Under the rules, selling a flavored vape product, excluding tobacco flavor, could result in a misdemeanor charge, punishable by a $200 fine and up to six months in jail. While the ban is only effective for 180 days, it can be extended another six months under the emergency rules.

“Today is the day that a lot of (vape business owners) are packing trucks to move their product out of the state,” said Andrea Bitely, spokeswoman for the Defend MI Rights Coalition, a group of around 12 actors against the ban in Michigan, including affected businesses and associations. “There are approximately 700 vape stores in the state … Each of them is, right now, figuring out what is next for them.”

Plans vary, from businesses facing closure to those partnering with vape enterprises in neighboring states to offload their products, Bitely said. The coalition has said the ban would effectively close hundreds of businesses.

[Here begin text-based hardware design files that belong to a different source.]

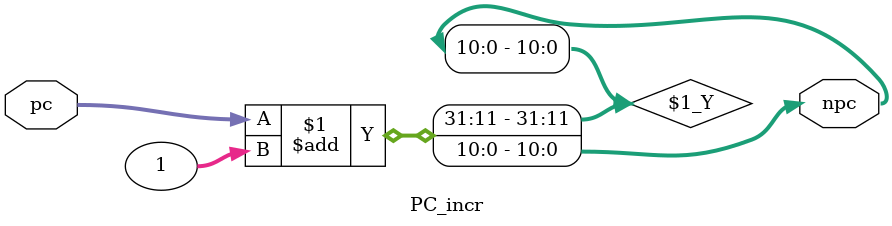
<source format=v>
`timescale 1ns / 1ps
module PC_incr(
    input [10:0]pc,
    output [10:0]npc
    );
	assign npc = pc + 1;

endmodule

</source>
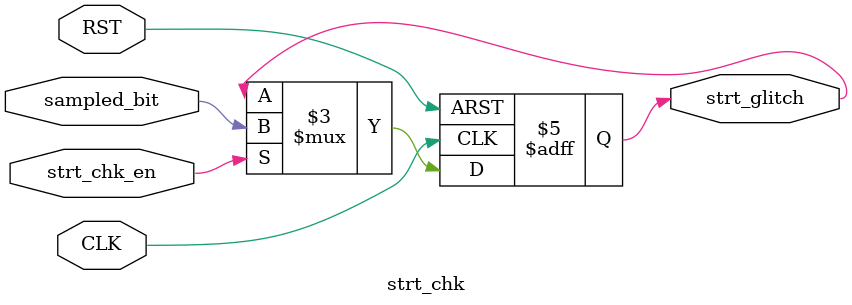
<source format=v>
module strt_chk (strt_chk_en,strt_glitch,CLK,RST,sampled_bit);
 input sampled_bit,CLK,RST,strt_chk_en;
 output reg strt_glitch; 
 always @(posedge CLK or negedge RST ) begin
   if (!RST) begin
    strt_glitch<=1;
   end else begin
    if (strt_chk_en) begin
    strt_glitch <= sampled_bit;
    end 
   end 
 end  
endmodule
</source>
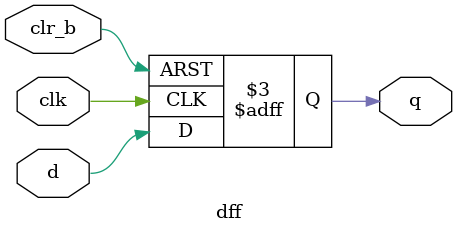
<source format=v>
`timescale 1ns / 1ps


module dff(
    input d,
    input clk,
    input clr_b,
    output reg q
    );
    
    
    always @(negedge clk, negedge clr_b) 
    begin
    
        if(clr_b == 0) q <= 0;
        else
            q<=d;
    end
    
endmodule

</source>
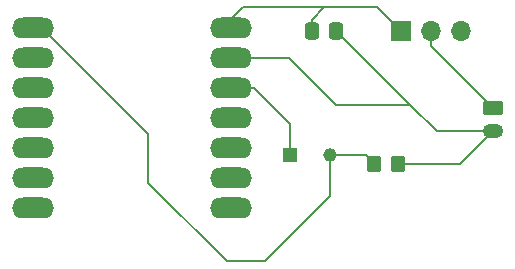
<source format=gbr>
%TF.GenerationSoftware,KiCad,Pcbnew,8.0.8*%
%TF.CreationDate,2025-02-10T00:24:17-08:00*%
%TF.ProjectId,514_final_sensor_pcb,3531345f-6669-46e6-916c-5f73656e736f,rev?*%
%TF.SameCoordinates,Original*%
%TF.FileFunction,Copper,L1,Top*%
%TF.FilePolarity,Positive*%
%FSLAX46Y46*%
G04 Gerber Fmt 4.6, Leading zero omitted, Abs format (unit mm)*
G04 Created by KiCad (PCBNEW 8.0.8) date 2025-02-10 00:24:17*
%MOMM*%
%LPD*%
G01*
G04 APERTURE LIST*
G04 Aperture macros list*
%AMRoundRect*
0 Rectangle with rounded corners*
0 $1 Rounding radius*
0 $2 $3 $4 $5 $6 $7 $8 $9 X,Y pos of 4 corners*
0 Add a 4 corners polygon primitive as box body*
4,1,4,$2,$3,$4,$5,$6,$7,$8,$9,$2,$3,0*
0 Add four circle primitives for the rounded corners*
1,1,$1+$1,$2,$3*
1,1,$1+$1,$4,$5*
1,1,$1+$1,$6,$7*
1,1,$1+$1,$8,$9*
0 Add four rect primitives between the rounded corners*
20,1,$1+$1,$2,$3,$4,$5,0*
20,1,$1+$1,$4,$5,$6,$7,0*
20,1,$1+$1,$6,$7,$8,$9,0*
20,1,$1+$1,$8,$9,$2,$3,0*%
G04 Aperture macros list end*
%TA.AperFunction,ComponentPad*%
%ADD10RoundRect,0.250000X-0.625000X0.350000X-0.625000X-0.350000X0.625000X-0.350000X0.625000X0.350000X0*%
%TD*%
%TA.AperFunction,ComponentPad*%
%ADD11O,1.750000X1.200000*%
%TD*%
%TA.AperFunction,SMDPad,CuDef*%
%ADD12RoundRect,0.250000X-0.350000X-0.450000X0.350000X-0.450000X0.350000X0.450000X-0.350000X0.450000X0*%
%TD*%
%TA.AperFunction,SMDPad,CuDef*%
%ADD13RoundRect,0.250000X-0.337500X-0.475000X0.337500X-0.475000X0.337500X0.475000X-0.337500X0.475000X0*%
%TD*%
%TA.AperFunction,ComponentPad*%
%ADD14R,1.158000X1.158000*%
%TD*%
%TA.AperFunction,ComponentPad*%
%ADD15C,1.158000*%
%TD*%
%TA.AperFunction,ComponentPad*%
%ADD16O,3.556000X1.778000*%
%TD*%
%TA.AperFunction,ComponentPad*%
%ADD17R,1.700000X1.700000*%
%TD*%
%TA.AperFunction,ComponentPad*%
%ADD18O,1.700000X1.700000*%
%TD*%
%TA.AperFunction,Conductor*%
%ADD19C,0.200000*%
%TD*%
G04 APERTURE END LIST*
D10*
%TO.P,BT1,1,+*%
%TO.N,Net-(BT1-+)*%
X112500000Y-64500000D03*
D11*
%TO.P,BT1,2,-*%
%TO.N,Net-(BT1--)*%
X112500000Y-66500000D03*
%TD*%
D12*
%TO.P,R1,1*%
%TO.N,Net-(U2-GPIO1_A0_D0)*%
X102500000Y-69250000D03*
%TO.P,R1,2*%
%TO.N,Net-(BT1--)*%
X104500000Y-69250000D03*
%TD*%
D13*
%TO.P,C1,1*%
%TO.N,Net-(SW1-A)*%
X97212500Y-58000000D03*
%TO.P,C1,2*%
%TO.N,Net-(BT1--)*%
X99287500Y-58000000D03*
%TD*%
D14*
%TO.P,R2,1*%
%TO.N,Net-(U2-3V3)*%
X95350000Y-68500000D03*
D15*
%TO.P,R2,2*%
%TO.N,Net-(U2-GPIO1_A0_D0)*%
X98750000Y-68500000D03*
%TD*%
D16*
%TO.P,U2,1,GPIO1_A0_D0*%
%TO.N,Net-(U2-GPIO1_A0_D0)*%
X73618000Y-57730500D03*
%TO.P,U2,2,GPIO2_A1_D1*%
%TO.N,unconnected-(U2-GPIO2_A1_D1-Pad2)*%
X73618000Y-60270500D03*
%TO.P,U2,3,GPIO3_A2_D2*%
%TO.N,unconnected-(U2-GPIO3_A2_D2-Pad3)*%
X73618000Y-62810500D03*
%TO.P,U2,4,GPIO4_A3_D3*%
%TO.N,unconnected-(U2-GPIO4_A3_D3-Pad4)*%
X73618000Y-65350500D03*
%TO.P,U2,5,GPIO4_A3_D3_SDA*%
%TO.N,unconnected-(U2-GPIO4_A3_D3_SDA-Pad5)*%
X73618000Y-67890500D03*
%TO.P,U2,6,GPIO6_A5_D5_SCL*%
%TO.N,unconnected-(U2-GPIO6_A5_D5_SCL-Pad6)*%
X73618000Y-70430500D03*
%TO.P,U2,7,GPIO43_TX_D6*%
%TO.N,unconnected-(U2-GPIO43_TX_D6-Pad7)*%
X73618000Y-72970500D03*
%TO.P,U2,8,5V*%
%TO.N,Net-(SW1-A)*%
X90382000Y-57730500D03*
%TO.P,U2,9,GND*%
%TO.N,Net-(BT1--)*%
X90382000Y-60270500D03*
%TO.P,U2,10,3V3*%
%TO.N,Net-(U2-3V3)*%
X90382000Y-62810500D03*
%TO.P,U2,11,GPIO9_A10_D10_COPI*%
%TO.N,unconnected-(U2-GPIO9_A10_D10_COPI-Pad11)*%
X90382000Y-65350500D03*
%TO.P,U2,12,GPIO8_A9_D9_CIPO*%
%TO.N,unconnected-(U2-GPIO8_A9_D9_CIPO-Pad12)*%
X90382000Y-67890500D03*
%TO.P,U2,13,GPIO7_A8_D8_SCK*%
%TO.N,unconnected-(U2-GPIO7_A8_D8_SCK-Pad13)*%
X90382000Y-70430500D03*
%TO.P,U2,14,GPIO44_D7_RX*%
%TO.N,unconnected-(U2-GPIO44_D7_RX-Pad14)*%
X90382000Y-72970500D03*
%TD*%
D17*
%TO.P,SW1,1,A*%
%TO.N,Net-(SW1-A)*%
X104725000Y-58000000D03*
D18*
%TO.P,SW1,2,B*%
%TO.N,Net-(BT1-+)*%
X107265000Y-58000000D03*
%TO.P,SW1,3,C*%
%TO.N,unconnected-(SW1-C-Pad3)*%
X109805000Y-58000000D03*
%TD*%
D19*
%TO.N,Net-(BT1-+)*%
X112500000Y-64500000D02*
X107265000Y-59265000D01*
X107265000Y-59265000D02*
X107265000Y-58000000D01*
%TO.N,Net-(BT1--)*%
X105518750Y-64231250D02*
X99287500Y-58000000D01*
X89620000Y-60270500D02*
X95270500Y-60270500D01*
X105500000Y-64250000D02*
X105518750Y-64231250D01*
X112500000Y-66500000D02*
X107787500Y-66500000D01*
X104500000Y-69250000D02*
X109750000Y-69250000D01*
X95270500Y-60270500D02*
X99250000Y-64250000D01*
X99250000Y-64250000D02*
X105500000Y-64250000D01*
X109750000Y-69250000D02*
X112500000Y-66500000D01*
X107787500Y-66500000D02*
X105518750Y-64231250D01*
%TO.N,Net-(SW1-A)*%
X91350500Y-56000000D02*
X89620000Y-57730500D01*
X104725000Y-58000000D02*
X102725000Y-56000000D01*
X97212500Y-57037500D02*
X97212500Y-58000000D01*
X102725000Y-56000000D02*
X100000000Y-56000000D01*
X98250000Y-56000000D02*
X97212500Y-57037500D01*
X100000000Y-56000000D02*
X91350500Y-56000000D01*
X100000000Y-56000000D02*
X98250000Y-56000000D01*
%TO.N,Net-(U2-GPIO1_A0_D0)*%
X101750000Y-68500000D02*
X102500000Y-69250000D01*
X90000000Y-77500000D02*
X93250000Y-77500000D01*
X98750000Y-72000000D02*
X98750000Y-68500000D01*
X93250000Y-77500000D02*
X98750000Y-72000000D01*
X83351000Y-66701500D02*
X83351000Y-70851000D01*
X83351000Y-70851000D02*
X90000000Y-77500000D01*
X98750000Y-68500000D02*
X101750000Y-68500000D01*
X74380000Y-57730500D02*
X83351000Y-66701500D01*
%TO.N,Net-(U2-3V3)*%
X89620000Y-62810500D02*
X92310500Y-62810500D01*
X95350000Y-65850000D02*
X95350000Y-68500000D01*
X92310500Y-62810500D02*
X95350000Y-65850000D01*
%TD*%
M02*

</source>
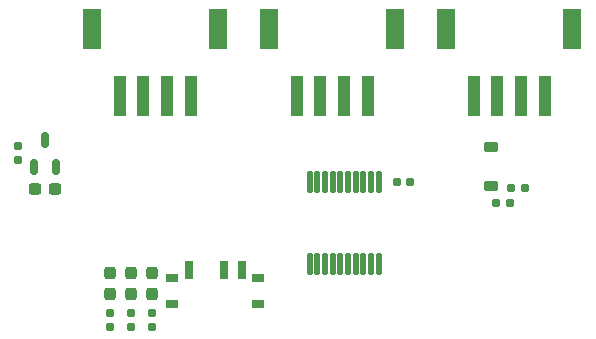
<source format=gbr>
%TF.GenerationSoftware,KiCad,Pcbnew,7.0.7*%
%TF.CreationDate,2024-05-24T10:30:38-07:00*%
%TF.ProjectId,Pinky,50696e6b-792e-46b6-9963-61645f706362,rev?*%
%TF.SameCoordinates,Original*%
%TF.FileFunction,Paste,Top*%
%TF.FilePolarity,Positive*%
%FSLAX46Y46*%
G04 Gerber Fmt 4.6, Leading zero omitted, Abs format (unit mm)*
G04 Created by KiCad (PCBNEW 7.0.7) date 2024-05-24 10:30:38*
%MOMM*%
%LPD*%
G01*
G04 APERTURE LIST*
G04 Aperture macros list*
%AMRoundRect*
0 Rectangle with rounded corners*
0 $1 Rounding radius*
0 $2 $3 $4 $5 $6 $7 $8 $9 X,Y pos of 4 corners*
0 Add a 4 corners polygon primitive as box body*
4,1,4,$2,$3,$4,$5,$6,$7,$8,$9,$2,$3,0*
0 Add four circle primitives for the rounded corners*
1,1,$1+$1,$2,$3*
1,1,$1+$1,$4,$5*
1,1,$1+$1,$6,$7*
1,1,$1+$1,$8,$9*
0 Add four rect primitives between the rounded corners*
20,1,$1+$1,$2,$3,$4,$5,0*
20,1,$1+$1,$4,$5,$6,$7,0*
20,1,$1+$1,$6,$7,$8,$9,0*
20,1,$1+$1,$8,$9,$2,$3,0*%
G04 Aperture macros list end*
%ADD10R,0.990600X3.505200*%
%ADD11R,1.600200X3.505200*%
%ADD12R,1.000000X0.800000*%
%ADD13R,0.700000X1.500000*%
%ADD14RoundRect,0.125000X-0.125000X0.825000X-0.125000X-0.825000X0.125000X-0.825000X0.125000X0.825000X0*%
%ADD15RoundRect,0.155000X-0.212500X-0.155000X0.212500X-0.155000X0.212500X0.155000X-0.212500X0.155000X0*%
%ADD16RoundRect,0.155000X-0.155000X0.212500X-0.155000X-0.212500X0.155000X-0.212500X0.155000X0.212500X0*%
%ADD17RoundRect,0.237500X0.300000X0.237500X-0.300000X0.237500X-0.300000X-0.237500X0.300000X-0.237500X0*%
%ADD18RoundRect,0.150000X0.150000X-0.512500X0.150000X0.512500X-0.150000X0.512500X-0.150000X-0.512500X0*%
%ADD19RoundRect,0.160000X0.160000X-0.197500X0.160000X0.197500X-0.160000X0.197500X-0.160000X-0.197500X0*%
%ADD20RoundRect,0.237500X0.237500X-0.287500X0.237500X0.287500X-0.237500X0.287500X-0.237500X-0.287500X0*%
%ADD21RoundRect,0.160000X-0.197500X-0.160000X0.197500X-0.160000X0.197500X0.160000X-0.197500X0.160000X0*%
%ADD22RoundRect,0.225000X-0.375000X0.225000X-0.375000X-0.225000X0.375000X-0.225000X0.375000X0.225000X0*%
G04 APERTURE END LIST*
D10*
%TO.C,J6*%
X140413999Y-74064701D03*
X138414001Y-74064701D03*
X136414000Y-74064701D03*
X134414001Y-74064701D03*
D11*
X132064001Y-68314699D03*
X142764000Y-68314699D03*
%TD*%
D12*
%TO.C,SW1*%
X138844000Y-89423000D03*
X138844000Y-91633000D03*
X146144000Y-89423000D03*
X146144000Y-91633000D03*
D13*
X140244000Y-88773000D03*
X143244000Y-88773000D03*
X144744000Y-88773000D03*
%TD*%
D14*
%TO.C,IC1*%
X156341000Y-81280000D03*
X155691000Y-81280000D03*
X155041000Y-81280000D03*
X154391000Y-81280000D03*
X153741000Y-81280000D03*
X153091000Y-81280000D03*
X152441000Y-81280000D03*
X151791000Y-81280000D03*
X151141000Y-81280000D03*
X150491000Y-81280000D03*
X150491000Y-88280000D03*
X151141000Y-88280000D03*
X151791000Y-88280000D03*
X152441000Y-88280000D03*
X153091000Y-88280000D03*
X153741000Y-88280000D03*
X154391000Y-88280000D03*
X155041000Y-88280000D03*
X155691000Y-88280000D03*
X156341000Y-88280000D03*
%TD*%
D15*
%TO.C,C2*%
X167580500Y-81788000D03*
X168715500Y-81788000D03*
%TD*%
D16*
%TO.C,C_in1*%
X125796000Y-78305000D03*
X125796000Y-79440000D03*
%TD*%
D10*
%TO.C,J4*%
X170386000Y-74064701D03*
X168386002Y-74064701D03*
X166386001Y-74064701D03*
X164386002Y-74064701D03*
D11*
X162036002Y-68314699D03*
X172736001Y-68314699D03*
%TD*%
D17*
%TO.C,C_out2*%
X128944500Y-81920500D03*
X127219500Y-81920500D03*
%TD*%
D18*
%TO.C,IC2*%
X127132000Y-80010000D03*
X129032000Y-80010000D03*
X128082000Y-77735000D03*
%TD*%
D19*
%TO.C,R6*%
X133604000Y-93561500D03*
X133604000Y-92366500D03*
%TD*%
%TO.C,R7*%
X135382000Y-93561500D03*
X135382000Y-92366500D03*
%TD*%
D20*
%TO.C,D3*%
X133604000Y-90791000D03*
X133604000Y-89041000D03*
%TD*%
D10*
%TO.C,J5*%
X155400000Y-74064701D03*
X153400002Y-74064701D03*
X151400001Y-74064701D03*
X149400002Y-74064701D03*
D11*
X147050002Y-68314699D03*
X157750001Y-68314699D03*
%TD*%
D20*
%TO.C,D4*%
X135382000Y-90791000D03*
X135382000Y-89041000D03*
%TD*%
%TO.C,D2*%
X137160000Y-90791000D03*
X137160000Y-89041000D03*
%TD*%
D15*
%TO.C,C1*%
X157869000Y-81280000D03*
X159004000Y-81280000D03*
%TD*%
D21*
%TO.C,R1*%
X166280500Y-83058000D03*
X167475500Y-83058000D03*
%TD*%
D22*
%TO.C,D1*%
X165862000Y-78360000D03*
X165862000Y-81660000D03*
%TD*%
D19*
%TO.C,R2*%
X137160000Y-93561500D03*
X137160000Y-92366500D03*
%TD*%
M02*

</source>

Joost Vapor, a vaping liquid manufacturer and retailer with corporate offices in Wyoming, Mich.,packed up two 26-foot trucks to transport between $2 million and $3 million of its products out of Michigan before the ban takes effect, Michael Ames, chief administrative and compliance officer, said in an email.

“We have a partner in the Chicago area that is willing to hold our product for resale out of the state so we may comply with the emergency rules,” Ames said in the email. “Rather than risk the criminal penalties, we have found this is the only viable option for us within the timeline granted.”

Joost Vapor employs 100 people across around 17 locations. As of now, the company expects to close five locations and reduce its manufacturing, cutting 20-30 employees. Asked about future plans and whether Joost will close, Ames said in the email that “long term outlook at this current time does not look viable.”